Ground beef kebabs, also known as kofta, are a Middle Eastern favorite—juicy, spiced meat molded onto skewers and grilled to perfection. They’re quick to make, bursting with flavor, and perfect for weeknight dinners or summer entertaining.
The combination of warm spices like cumin, coriander, and paprika, along with fresh parsley and onion, creates incredibly flavorful and tender kebabs. Serve them with tzatziki, rice, or in pita with all the fixings. This recipe is simple, fast, and absolutely delicious.
Instructions
Prepare the Kebab Mixture
In a large bowl, combine the ground beef, onion, parsley, garlic, cumin, coriander, paprika, cinnamon, salt, pepper, and cayenne (if using). Mix gently with your hands until just combined—do not overmix or the kebabs will be tough.
Chill the Mixture
Cover the bowl and refrigerate for at least 30 minutes, up to 2 hours. Chilling helps the mixture firm up and makes it easier to shape onto skewers.
Shape the Kebabs
If using wooden skewers, soak them in water for 30 minutes. Divide the meat mixture into 6-8 equal portions. Form each portion into a log about 6 inches long and 1½ inches thick. Thread onto skewers, pressing gently to adhere. Place on a baking sheet.
Preheat the Grill
Preheat your grill to medium-high heat (about 400-450°F / 200-230°C). Clean and oil the grates well.
Grill the Kebabs
Brush the kebabs lightly with olive oil. Place on the hot grill. Cook for 10-12 minutes, turning occasionally, until nicely charred and cooked through (internal temperature of 160°F / 71°C).
Rest
Remove from the grill and let rest for 5 minutes.
Serve
Serve with tzatziki sauce, warm pita, lemon wedges, and fresh parsley.
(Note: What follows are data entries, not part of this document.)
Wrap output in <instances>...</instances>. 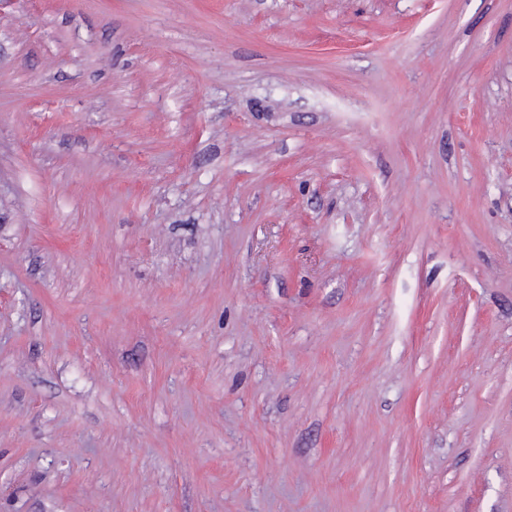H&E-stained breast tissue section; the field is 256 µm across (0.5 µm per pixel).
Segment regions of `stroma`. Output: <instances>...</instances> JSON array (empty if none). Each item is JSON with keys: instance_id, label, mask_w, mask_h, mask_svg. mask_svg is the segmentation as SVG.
I'll return each instance as SVG.
<instances>
[{"instance_id": "1", "label": "stroma", "mask_w": 512, "mask_h": 512, "mask_svg": "<svg viewBox=\"0 0 512 512\" xmlns=\"http://www.w3.org/2000/svg\"><path fill=\"white\" fill-rule=\"evenodd\" d=\"M0 512H512V0H0Z\"/></svg>"}]
</instances>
Pro-Tips for Ground Beef Kebab Perfection
- Use 80/20 Ground Beef: The fat content keeps the kebabs juicy and flavorful.
- Don’t Overmix: Overmixing can make the kebabs tough. Mix just until combined.
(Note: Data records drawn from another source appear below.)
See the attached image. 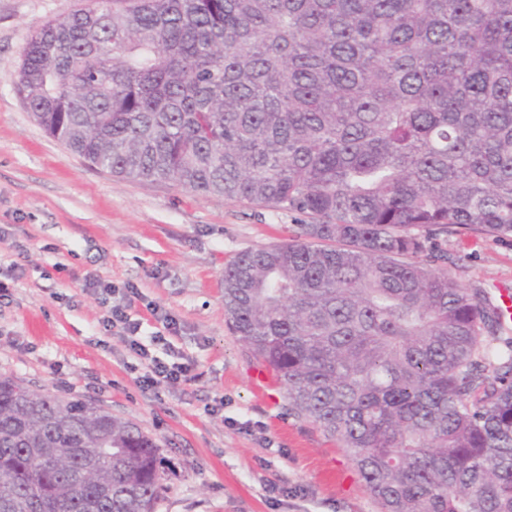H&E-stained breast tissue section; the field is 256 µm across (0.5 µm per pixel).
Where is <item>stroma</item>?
I'll return each instance as SVG.
<instances>
[{
    "mask_svg": "<svg viewBox=\"0 0 512 512\" xmlns=\"http://www.w3.org/2000/svg\"><path fill=\"white\" fill-rule=\"evenodd\" d=\"M86 0H0V377L83 400L136 423L167 462L157 512H379L341 448L288 413L284 390L224 314V266L286 242L294 214L123 180L88 167L37 125L14 91L32 29ZM456 278L492 299L512 290V241L449 236ZM90 273L139 293L131 315L161 330L146 304L173 316L172 349L193 378L143 384L147 363L104 334Z\"/></svg>",
    "mask_w": 512,
    "mask_h": 512,
    "instance_id": "35a3bbf8",
    "label": "stroma"
}]
</instances>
- Chill Before Shaping: Cold mixture is much easier to shape and stays on the skewers better.
- Soak Wooden Skewers: This prevents them from burning on the grill.
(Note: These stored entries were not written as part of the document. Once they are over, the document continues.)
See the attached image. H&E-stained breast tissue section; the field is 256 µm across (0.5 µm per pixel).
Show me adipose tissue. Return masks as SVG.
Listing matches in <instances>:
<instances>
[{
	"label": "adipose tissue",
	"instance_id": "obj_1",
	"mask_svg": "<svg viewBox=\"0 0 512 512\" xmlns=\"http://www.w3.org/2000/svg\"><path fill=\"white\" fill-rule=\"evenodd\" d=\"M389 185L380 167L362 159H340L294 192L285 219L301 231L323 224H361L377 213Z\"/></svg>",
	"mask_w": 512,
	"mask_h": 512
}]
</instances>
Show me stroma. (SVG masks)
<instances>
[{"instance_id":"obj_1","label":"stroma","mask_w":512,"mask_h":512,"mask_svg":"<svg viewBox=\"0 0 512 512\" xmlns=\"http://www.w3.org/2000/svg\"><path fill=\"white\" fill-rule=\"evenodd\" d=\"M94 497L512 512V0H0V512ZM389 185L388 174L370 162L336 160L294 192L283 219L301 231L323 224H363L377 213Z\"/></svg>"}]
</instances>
- Oil the Grates: A well-oiled grill prevents sticking.
- Don’t Overcook: Beef is done at 160°F. Use a meat thermometer to be sure.
- Make Ahead: Shape the kebabs up to 24 hours ahead and refrigerate.
- Oven or Broiler Option: Cook under a preheated broiler for 8-10 minutes, turning once.
These Ground Beef Kebabs are juicy, spiced, and absolutely perfect for grilling.